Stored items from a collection
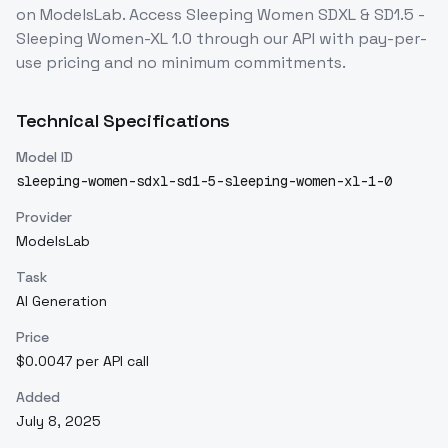
on ModelsLab. Access
Sleeping Women SDXL & SD1.5 -
Sleeping Women-XL 1.0
through our API with pay-per-
use pricing and no minimum commitments.
Technical Specifications
Model ID
sleeping-women-sdxl-sd1-5-sleeping-women-xl-1-0
Provider
ModelsLab
Task
AI Generation
Price
$0.0047 per API call
Added
July 8, 2025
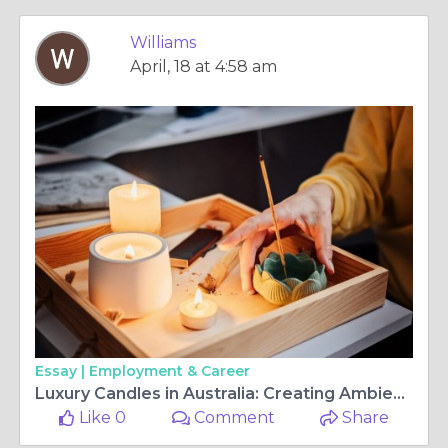
Williams
April, 18 at 4:58 am
Essay |
Employment & Career
Luxury Candles in Australia: Creating Ambience with Premium Scents and Wholesale Candle Supplies
Like 0
Comment
Share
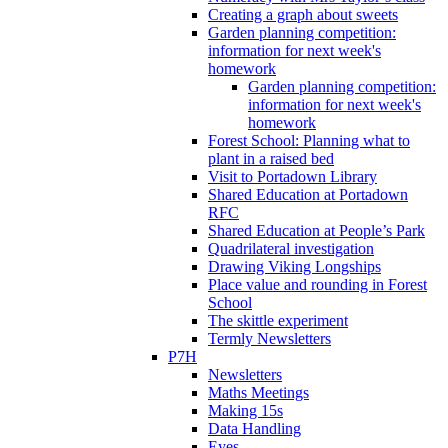
Creating a graph about sweets
Garden planning competition:
information for next week's
homework
Garden planning competition:
information for next week's
homework
Forest School: Planning what to
plant in a raised bed
Visit to Portadown Library
Shared Education at Portadown
RFC
Shared Education at People’s Park
Quadrilateral investigation
Drawing Viking Longships
Place value and rounding in Forest
School
The skittle experiment
Termly Newsletters
P7H
Newsletters
Maths Meetings
Making 15s
Data Handling
Eyes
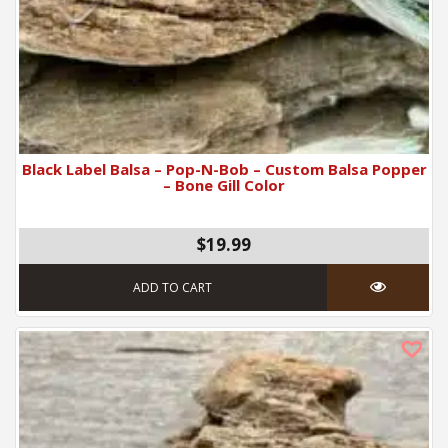
Black Label Balsa – Pop-N-Bob – Custom Balsa Popper
– Bone Gill Color
$19.99
ADD TO CART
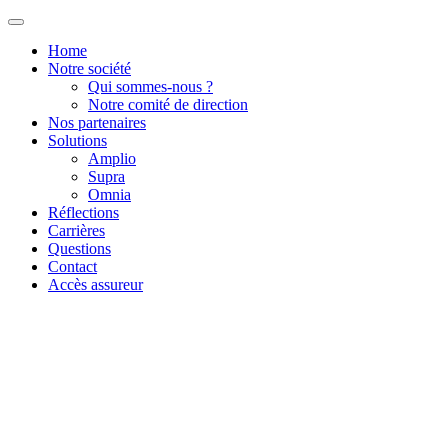
Home
Notre société
Qui sommes-nous ?
Notre comité de direction
Nos partenaires
Solutions
Amplio
Supra
Omnia
Réflections
Carrières
Questions
Contact
Accès assureur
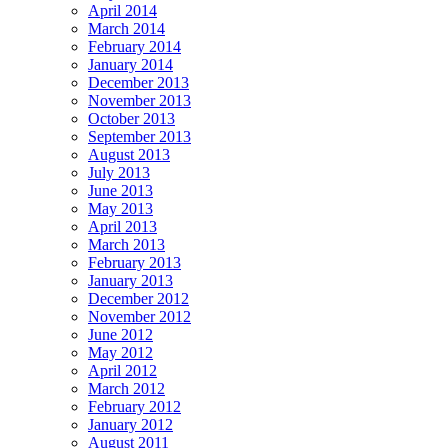
April 2014
March 2014
February 2014
January 2014
December 2013
November 2013
October 2013
September 2013
August 2013
July 2013
June 2013
May 2013
April 2013
March 2013
February 2013
January 2013
December 2012
November 2012
June 2012
May 2012
April 2012
March 2012
February 2012
January 2012
August 2011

**Your goal:**
Copy the text of all the records above word for word, leaving out the pictures.

**Reply:**
on ModelsLab. Access
Sleeping Women SDXL & SD1.5 -
Sleeping Women-XL 1.0
through our API with pay-per-
use pricing and no minimum commitments.
Technical Specifications
Model ID
sleeping-women-sdxl-sd1-5-sleeping-women-xl-1-0
Provider
ModelsLab
Task
AI Generation
Price
$0.0047 per API call
Added
July 8, 2025
Williams
April, 18 at 4:58 am
Essay |
Employment & Career
Luxury Candles in Australia: Creating Ambience with Premium Scents and Wholesale Candle Supplies
Like 0
Comment
Share
Creating a graph about sweets
Garden planning competition:
information for next week's
homework
Garden planning competition:
information for next week's
homework
Forest School: Planning what to
plant in a raised bed
Visit to Portadown Library
Shared Education at Portadown
RFC
Shared Education at People’s Park
Quadrilateral investigation
Drawing Viking Longships
Place value and rounding in Forest
School
The skittle experiment
Termly Newsletters
P7H
Newsletters
Maths Meetings
Making 15s
Data Handling
Eyes
Black Label Balsa – Pop-N-Bob – Custom Balsa Popper
– Bone Gill Color
$19.99
ADD TO CART
Home
Notre société
Qui sommes-nous ?
Notre comité de direction
Nos partenaires
Solutions
Amplio
Supra
Omnia
Réflections
Carrières
Questions
Contact
Accès assureur
April 2014
March 2014
February 2014
January 2014
December 2013
November 2013
October 2013
September 2013
August 2013
July 2013
June 2013
May 2013
April 2013
March 2013
February 2013
January 2013
December 2012
November 2012
June 2012
May 2012
April 2012
March 2012
February 2012
January 2012
August 2011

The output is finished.